____ Text passage

In [1]:
import pandas as pd
import geopandas as gpd
from shapely import  wkb
import sqlalchemy
from scipy import stats
import matplotlib.pyplot as plt

## settings

In [None]:
local_crs = 3006

plot = True

## read flows

In [None]:
# read from database
url = sqlalchemy.URL.create(
    "postgresql+psycopg", port=5432,
    host="host", database="database", username="username")
engine = sqlalchemy.create_engine(url)

In [None]:
sql_query_flows_sthlm = "SELECT * FROM flows.sthlm_flows_2024_random1to11;"
sql_query_flows_gbg = "SELECT * FROM flows.gbg_flows_2024_random1to2;"

with engine.connect() as conn_flowsense:
    with conn_flowsense.execute(sqlalchemy.text(sql_query_flows_sthlm)) as cursor:
        df_flows_sthlm = pd.read_sql(sql_query_flows_sthlm, con=conn_flowsense)
    with conn_flowsense.execute(sqlalchemy.text(sql_query_flows_gbg)) as cursor:
        df_flows_gbg = pd.read_sql(sql_query_flows_gbg, con=conn_flowsense)

flows_sthlm = gpd.GeoDataFrame(df_flows_sthlm, geometry=df_flows_sthlm['geometry'].apply(wkb.loads), crs=local_crs)
flows_gbg = gpd.GeoDataFrame(df_flows_gbg, geometry=df_flows_gbg['geometry'].apply(wkb.loads), crs=local_crs)

#### sum flows in both directions per road

In [None]:
def sum_and_renormalize(flows):

    # sum relative flow and traj count for edge and its corresponding reverse
    for col in flows.columns:
        if col.startswith('relflow_'):
            flows = pd.merge(
                flows.groupby("ISA_index").sum([col, col.replace('relflow', 'trajcount')]),
                flows[['ISA_index', 'geometry', 'RLID']],
                on='ISA_index',
                how='left').drop_duplicates('ISA_index', keep='first').reset_index(drop=True)
    flows.set_index('ISA_index', inplace=True)
    flows = gpd.GeoDataFrame(flows, geometry=flows.geometry, crs=local_crs)

    # renormalize flows now that values are summed
    for col in flows.columns:
        if col.startswith('relflow_'):
            flows[col] = flows[col] / flows[col].max()

    return flows

In [None]:
flows_sthlm = sum_and_renormalize(flows_sthlm)
flows_gbg = sum_and_renormalize(flows_gbg)

## read ground truth data

In [None]:
sql_query_sthlm_2024 = "SELECT * FROM ground_truth.flows_cars_sthlm_2024;"

with engine.connect() as conn_flowsense:
    with conn_flowsense.execute(sqlalchemy.text(sql_query_sthlm_2024)) as cursor:
        df_carflows_sthlm_2024 = pd.read_sql(sql_query_sthlm_2024, con=conn_flowsense)

carflows_sthlm_2024 = gpd.GeoDataFrame(df_carflows_sthlm_2024, geometry=df_carflows_sthlm_2024['geometry'].apply(wkb.loads), crs=local_crs)

________
____ Data extract

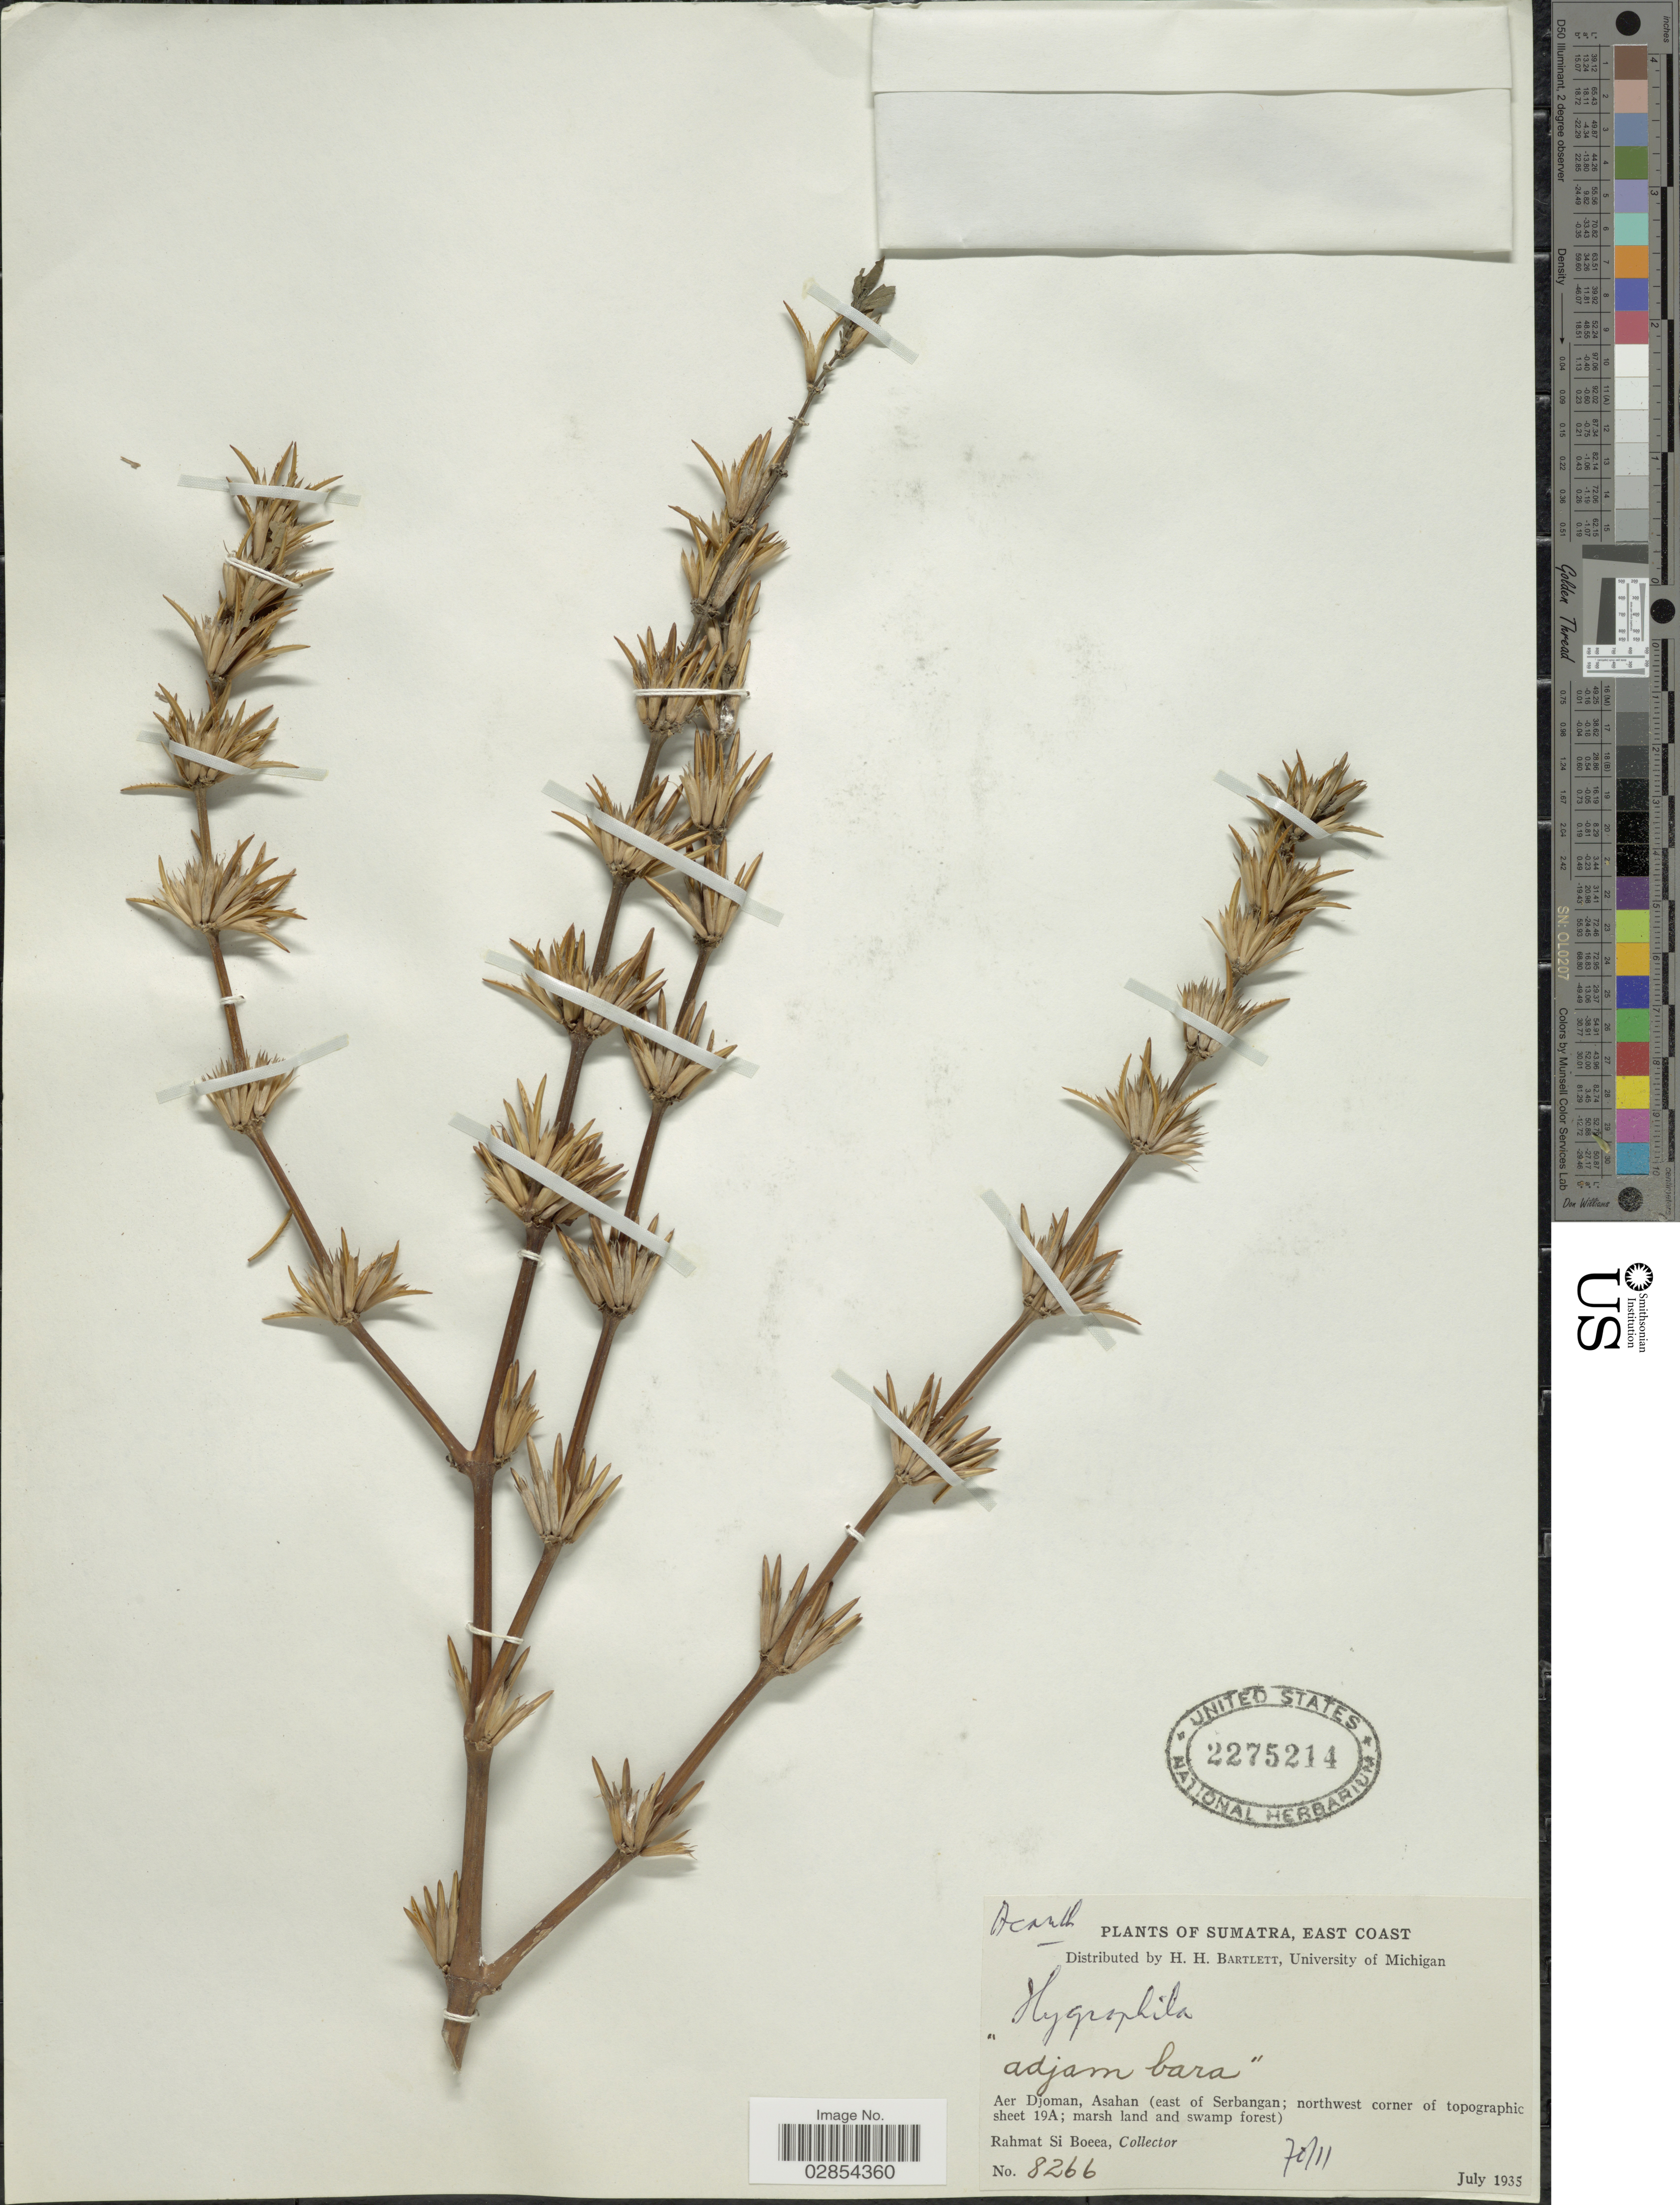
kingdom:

________

Objectives:
a – In the flows notebook, what number is assigned to local_crs?
b – Copy out the part of the flows notebook that opens with the words containing "# sum relative" and closes with "flows.set_index('ISA_index', inplace=True)".
c – Can you rewrite the block in the flows notebook that begins "# read from database" as a short list of its main facts?

The results:
a – 3006

b –
# sum relative flow and traj count for edge and its corresponding reverse
    for col in flows.columns:
        if col.startswith('relflow_'):
            flows = pd.merge(
                flows.groupby("ISA_index").sum([col, col.replace('relflow', 'trajcount')]),
                flows[['ISA_index', 'geometry', 'RLID']],
                on='ISA_index',
                how='left').drop_duplicates('ISA_index', keep='first').reset_index(drop=True)
    flows.set_index('ISA_index', inplace=True)

c –
- Builds a database URL with sqlalchemy.URL.create, using "postgresql+psycopg", port 5432, host "host", database "database" and username "username".
- Passes that URL to sqlalchemy.create_engine to create the engine.